I got so fed up with not being able to sleep because of the noise, the strangeness of the people and the fact that they were always around, that I went to see the doctor and asked for some sleeping pills. Reluctantly he gave me some. I was so fed up with not sleeping that on the Saturday I decided to go for a really long walk round Hyde Park and get myself tired. I then went down to the pub and crashed out. I woke up and thought that I had only been asleep for a couple of minutes and that I was due another sleepless night. I downed a couple of pills, then I looked at my watch, it was 6.00am. I woke up at 3.00pm that afternoon.

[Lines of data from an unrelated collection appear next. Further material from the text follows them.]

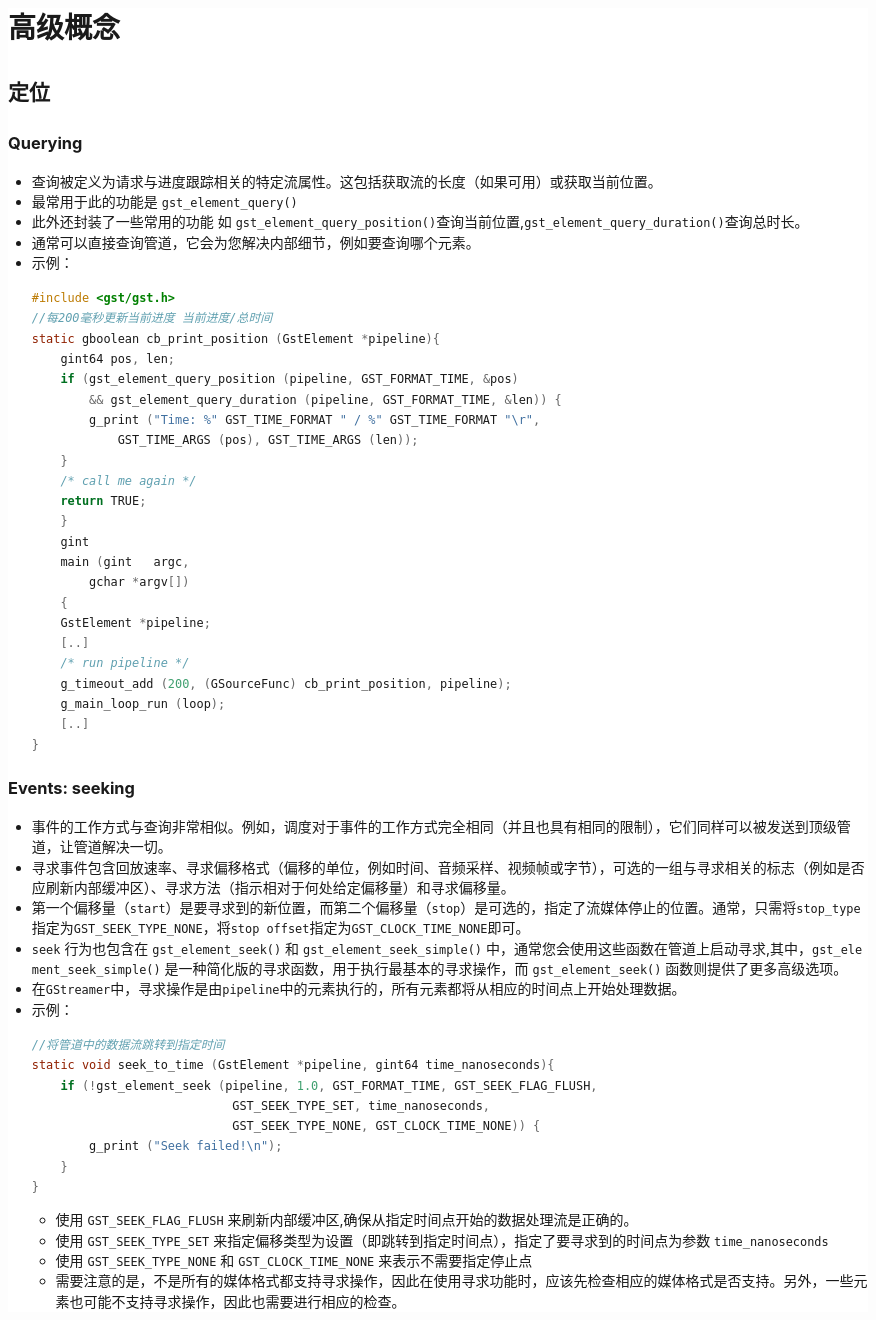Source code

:# 高级概念

## 定位
### Querying
- 查询被定义为请求与进度跟踪相关的特定流属性。这包括获取流的长度（如果可用）或获取当前位置。
- 最常用于此的功能是 `gst_element_query()`
- 此外还封装了一些常用的功能 如 `gst_element_query_position()`查询当前位置,`gst_element_query_duration()`查询总时长。
- 通常可以直接查询管道，它会为您解决内部细节，例如要查询哪个元素。
- 示例：
    ```c
    #include <gst/gst.h>
    //每200毫秒更新当前进度 当前进度/总时间
    static gboolean cb_print_position (GstElement *pipeline){
        gint64 pos, len;
        if (gst_element_query_position (pipeline, GST_FORMAT_TIME, &pos)
            && gst_element_query_duration (pipeline, GST_FORMAT_TIME, &len)) {
            g_print ("Time: %" GST_TIME_FORMAT " / %" GST_TIME_FORMAT "\r",
                GST_TIME_ARGS (pos), GST_TIME_ARGS (len));
        }
        /* call me again */
        return TRUE;
        }
        gint
        main (gint   argc,
            gchar *argv[])
        {
        GstElement *pipeline;
        [..]
        /* run pipeline */
        g_timeout_add (200, (GSourceFunc) cb_print_position, pipeline);
        g_main_loop_run (loop);
        [..]
    }
    ```

### Events: seeking 
- 事件的工作方式与查询非常相似。例如，调度对于事件的工作方式完全相同（并且也具有相同的限制），它们同样可以被发送到顶级管道，让管道解决一切。
- 寻求事件包含回放速率、寻求偏移格式（偏移的单位，例如时间、音频采样、视频帧或字节），可选的一组与寻求相关的标志（例如是否应刷新内部缓冲区）、寻求方法（指示相对于何处给定偏移量）和寻求偏移量。
- 第一个偏移量（`start`）是要寻求到的新位置，而第二个偏移量（`stop`）是可选的，指定了流媒体停止的位置。通常，只需将`stop_type`指定为`GST_SEEK_TYPE_NONE`，将`stop offset`指定为`GST_CLOCK_TIME_NONE`即可。
- `seek` 行为也包含在 `gst_element_seek()` 和 `gst_element_seek_simple()` 中，通常您会使用这些函数在管道上启动寻求,其中，`gst_element_seek_simple()` 是一种简化版的寻求函数，用于执行最基本的寻求操作，而 `gst_element_seek()` 函数则提供了更多高级选项。
- 在`GStreamer`中，寻求操作是由`pipeline`中的元素执行的，所有元素都将从相应的时间点上开始处理数据。
- 示例：
    ```c
    //将管道中的数据流跳转到指定时间
    static void seek_to_time (GstElement *pipeline, gint64 time_nanoseconds){
        if (!gst_element_seek (pipeline, 1.0, GST_FORMAT_TIME, GST_SEEK_FLAG_FLUSH,
                                GST_SEEK_TYPE_SET, time_nanoseconds,
                                GST_SEEK_TYPE_NONE, GST_CLOCK_TIME_NONE)) {
            g_print ("Seek failed!\n");
        }
    }
    ```
    - 使用 `GST_SEEK_FLAG_FLUSH` 来刷新内部缓冲区,确保从指定时间点开始的数据处理流是正确的。
    - 使用 `GST_SEEK_TYPE_SET` 来指定偏移类型为设置（即跳转到指定时间点），指定了要寻求到的时间点为参数 `time_nanoseconds`
    - 使用 `GST_SEEK_TYPE_NONE` 和 `GST_CLOCK_TIME_NONE` 来表示不需要指定停止点
    - 需要注意的是，不是所有的媒体格式都支持寻求操作，因此在使用寻求功能时，应该先检查相应的媒体格式是否支持。另外，一些元素也可能不支持寻求操作，因此也需要进行相应的检查。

I was completely mesmerised by this new life with complete freedom to do what ever I liked. I floated around absorbing all the new wonders. The department held a welcome to the Material Scientists evening. We played charades (which I'd never heard of) and ate French bread sticks with pate (I'd never seen pate) bought from Harrods.
Garden Hall held a welcome meal and I ate until it was physically painful. I didn't know you could do that. There was a formal freshers meal where you had to drink a yard of ale and your performance was measured and recorded in the Union Bar book. My performance, (slow and wet) was duly recorded.
There were discos every week. The local french institute had some good ones. The local hospitals held them as well. The shops were fantastic. Biba was still open on Kensington High Street which was seconds from where I was staying. Barkers the department store had a basement where they sold china seconds from all the big ocean going liners. Oxford St was just down the road, Harrods and all the glitter was around. The union bar had an electronic ping pong machine. The first I'd ever seen. I was addicted.
It seems amazing now, but I was wandering down Kensington High Street during my second week and I started to feel a bit dizzy. I wondered why, and realised I hadn't eaten anything at all for 3 days. Normal routine had become completely lost in the whirl of meeting new people, going to clubs and generally exploring the centre of London. A quick Mars bar put me back OK.
I met a girl, a ballerina no less, at a disco who told me she had 3 ambitions in life. The first was to see Jesus Christ Superstar, the musical. The second was to see Godspell, the musical. The third was to dance naked in the fountains at Trafalgar square at New Year. We only managed two of the three and then she moved her digs to the far side of London and in those days with poor communications that was that.
I guess somewhere amongst all this activity I must have actually done some work and passed an exam or two. I recall that I bought some second hand books somewhere along the line. I definitely don't recall any intellectual discussions about the meaning of life.
One Saturday night the other guys met a couple of girls, one of whom claimed to be getting married the next week. They stayed the night in our 6 man room. Sleep for me was impossible. With Christmas coming I realised I was going to be dead if I carried on living in the same room as 5 other guys. I went to the student accommodation office and they fixed me up with a room in a council flat in a place called Ham.